Sacred Heart Church in Ness City, Kansas, was built in 1911 with Catholic Extension funding.
Its pastor, Father Henry Hildebrandt, is the only Catholic priest in the county. With the next Catholic Church about 30 miles away, the 320 families who belong to the parish are close-knit. They are also devoted to the church school, which has 80 students.
“The school is a ministry of the Church,” said Father Hildebrandt, whose salary Catholic Extension funds. “We have an important dynamic.”
The parish office is also the school office; the parish and school secretary is the same person. Father Hildebrandt eats lunch everyday with the students and also teaches a religion class. The school creates a strong sense of family, structuring activities for older and younger students to do together. Parents get drawn in too. This year alone, the parish had nine baptisms for children connected to the school—mainly children whose parents had been inactive Catholics.

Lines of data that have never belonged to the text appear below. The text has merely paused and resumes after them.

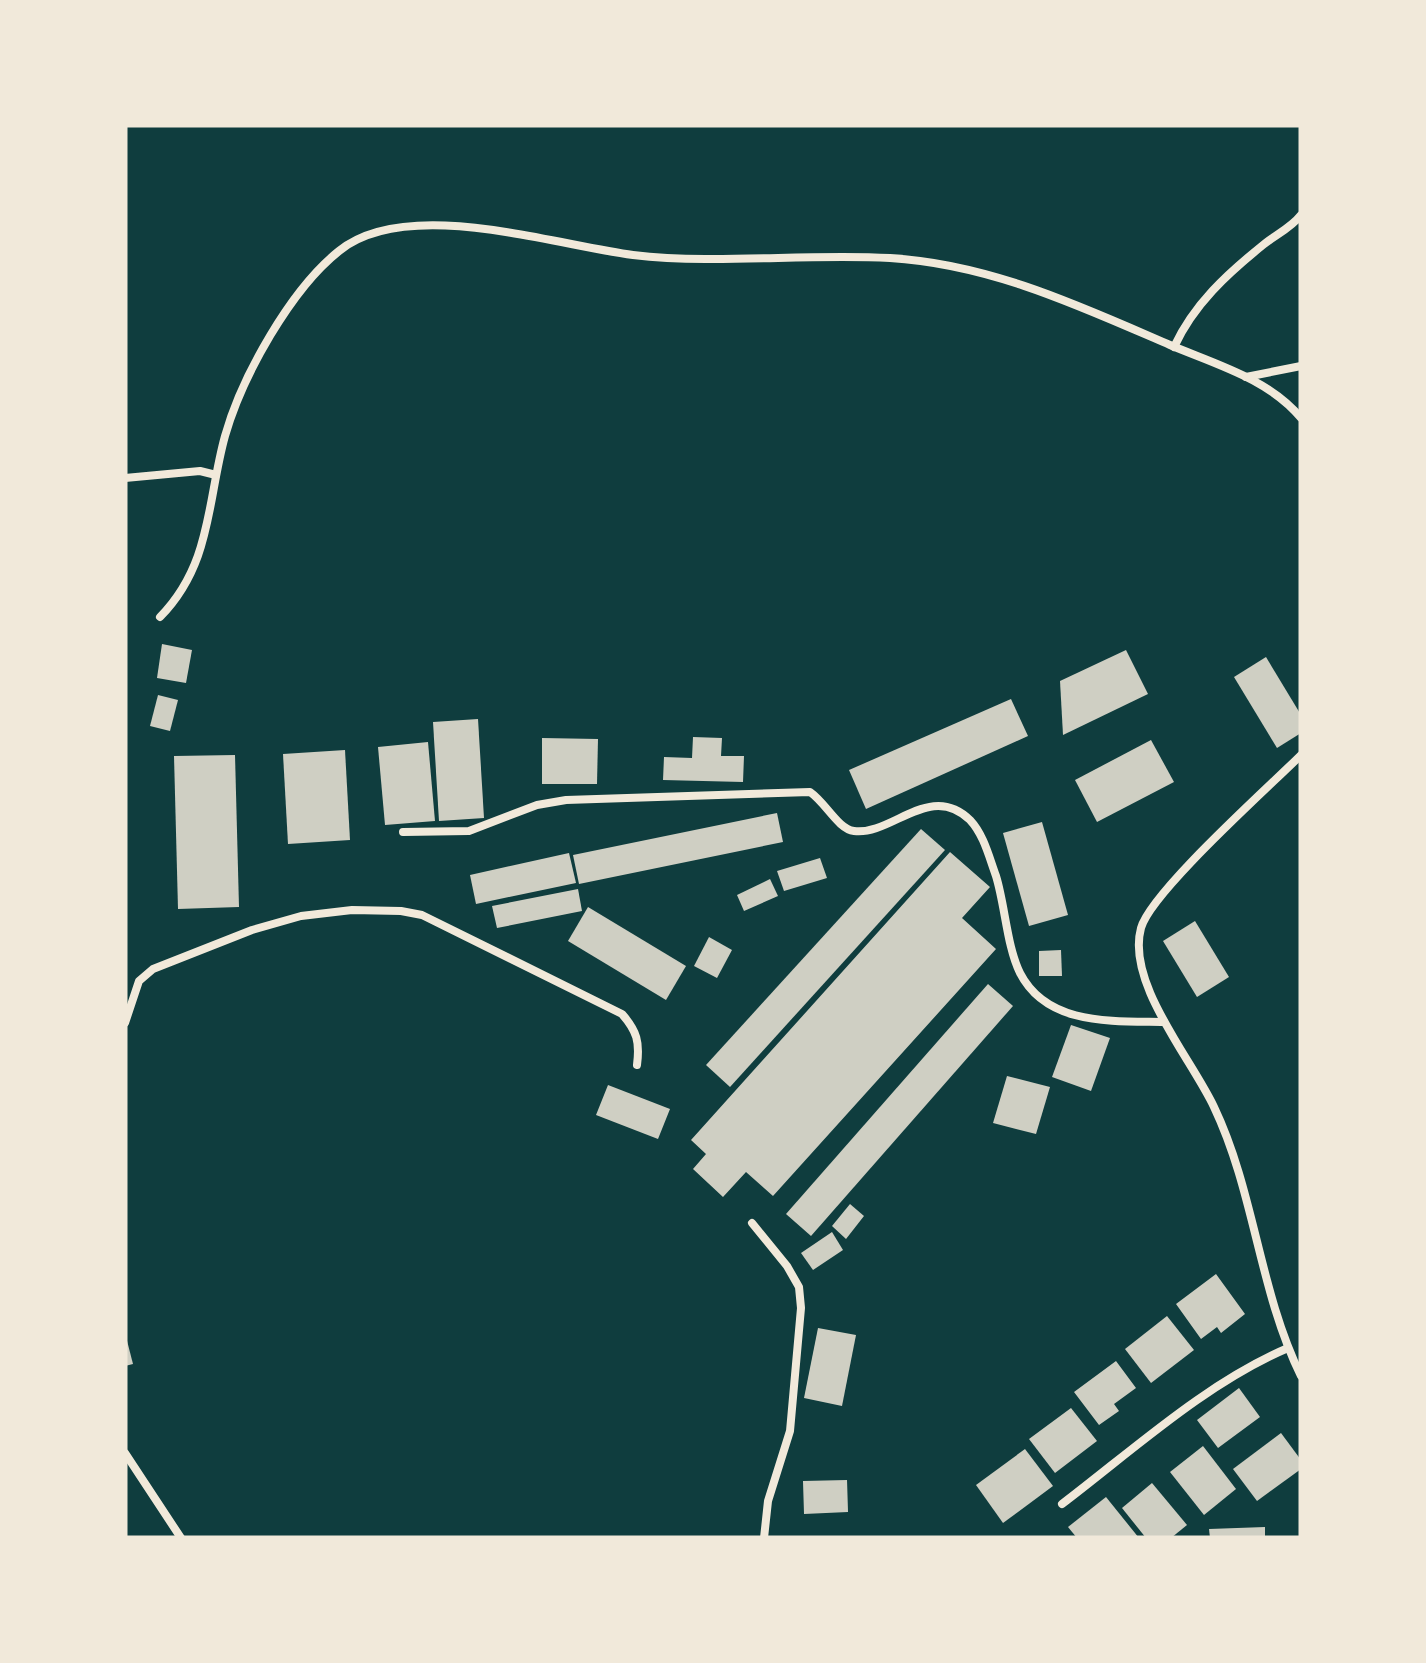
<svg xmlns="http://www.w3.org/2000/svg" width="1426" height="1663" font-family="Cabin,sans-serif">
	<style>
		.building { fill: #cfcfc3 }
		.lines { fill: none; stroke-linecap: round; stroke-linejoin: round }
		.service { stroke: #f1e9da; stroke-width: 8 }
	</style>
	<rect width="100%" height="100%" fill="#0f3d3e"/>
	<g class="building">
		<path d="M162 644 192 650 186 683 157 678Z"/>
		<path d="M1126 650 1148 694 1063 735 1060 681Z"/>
		<path d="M1266 657 1301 715V733L1277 748 1234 677Z"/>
		<path d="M158 695 178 700 170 731 150 726Z"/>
		<path d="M1011 699 1028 736 866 809 849 770Z"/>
		<path d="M478 719 484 818 439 821 433 722Z"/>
		<path d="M693 737 722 738 721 756H744L743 782 663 780 664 757 692 758Z"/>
		<path d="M542 738 598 739 597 784H542Z"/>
		<path d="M1151 740 1174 782 1097 822 1075 780Z"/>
		<path d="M428 742 435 821 385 825 378 747Z"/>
		<path d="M345 750 350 840 288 844 283 754Z"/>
		<path d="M235 755 239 907 178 909 174 756Z"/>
		<path d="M777 813 783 842 579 884 573 855Z"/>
		<path d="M1042 822 1068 915 1029 926 1003 833Z"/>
		<path d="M921 829 945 850 730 1087 706 1065Z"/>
		<path d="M950 852 990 887 962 918 996 949 773 1196 746 1172 723 1197 693 1169 706 1154 691 1140Z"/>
		<path d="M569 853 576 883 476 904 470 875Z"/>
		<path d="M820 858 827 878 784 891 777 871Z"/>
		<path d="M770 879 778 896 744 911 737 895Z"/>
		<path d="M578 889 582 911 497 928 492 906Z"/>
		<path d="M588 907 686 966 666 1000 568 941Z"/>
		<path d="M1195 921 1229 977 1197 997 1163 941Z"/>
		<path d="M709 937 732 950 717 978 694 966Z"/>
		<path d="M1061 950 1062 976H1039V951Z"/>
		<path d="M988 984 1013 1006 811 1236 786 1214Z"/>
		<path d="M1071 1025 1110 1038 1091 1091 1052 1077Z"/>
		<path d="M1007 1076 1050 1087 1036 1134 993 1123Z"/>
		<path d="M608 1085 670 1109 658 1139 596 1115Z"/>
		<path d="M850 1204 864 1216 846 1239 832 1226Z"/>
		<path d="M832 1232 843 1250 813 1270 801 1253Z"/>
		<path d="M1216 1274 1245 1314 1221 1333 1217 1327 1201 1339 1176 1304Z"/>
		<path d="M1167 1316 1194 1350 1151 1383 1125 1349Z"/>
		<path d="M818 1328 856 1335 842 1406 804 1398Z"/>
		<path d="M125 1333 133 1364 125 1366Z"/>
		<path d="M1116 1361 1136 1388 1114 1404 1119 1411 1099 1425 1074 1392Z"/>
		<path d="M1239 1388 1260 1417 1218 1448 1197 1420Z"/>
		<path d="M1071 1408 1097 1441 1055 1473 1029 1439Z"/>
		<path d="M1281 1433 1301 1460V1469L1257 1501 1233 1469Z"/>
		<path d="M1203 1446 1236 1489 1204 1515 1170 1472Z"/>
		<path d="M1025 1449 1053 1486 1003 1523 976 1485Z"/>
		<path d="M847 1480 848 1512 804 1514 803 1481Z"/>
		<path d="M1152 1483 1187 1525 1171 1538H1146L1122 1508Z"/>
		<path d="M1106 1497 1139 1538H1077L1068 1527Z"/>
		<path d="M1265 1527V1538H1210L1209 1529Z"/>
	</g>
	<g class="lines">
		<g class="service">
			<path d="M1174 347C1194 304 1227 274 1263 245 1275 235 1291 228 1301 215"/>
			<path d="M1246 377 1301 366"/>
			<path d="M125 478 200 471 216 475"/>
			<path d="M160 617C212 564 207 501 225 436 242 376 291 289 339 251 407 196 554 245 633 255 718 265 805 253 890 258 990 264 1080 306 1170 345 1215 364 1269 379 1301 418"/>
			<path d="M1301 755C1269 787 1151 892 1141 928 1126 983 1191 1058 1214 1107 1255 1193 1259 1291 1301 1376"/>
			<path d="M403 832 469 831 537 805 566 800 810 792C826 803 838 829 854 831 892 836 930 781 970 820 984 835 989 857 996 876 1005 905 1007 947 1020 973 1047 1026 1113 1021 1164 1022"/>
			<path d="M125 1023 139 981 153 969 252 930 301 916 352 910 401 911 422 915 622 1014C637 1031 640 1042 637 1065"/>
			<path d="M752 1223 787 1266 799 1287 801 1308 790 1431 768 1501 764 1538"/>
			<path d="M125 1453 181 1538"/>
			<path d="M1062 1504C1133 1450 1206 1383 1288 1348"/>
		</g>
	</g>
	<rect width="1426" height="1663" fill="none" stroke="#f1e9da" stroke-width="255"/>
</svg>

“Children who haven’t been baptized start desiring baptism when they are at school, especially in the second grade, when all their classmates are receiving first holy Communion,” said Father Hildebrandt.
He explained that Sacred Heart School has a special tradition for baptisms: They take place during the Easter season, at school, during the weekly all-school Mass on Wednesday. The Mass is followed by a big celebration and lunch to which the whole community comes.
“This has a powerful evangelizing effect,” he said. Sacred Heart School supports family life. “More and more, as children come from fractured homes, the school is a stabilizing and nurturing influence,” he said.
The school emphasizes values such as empathy, acceptance and concern for others.
“Everything that takes place in this building— every interaction, every exchange—we are forming the kingdom of God,” said Father Hildebrandt.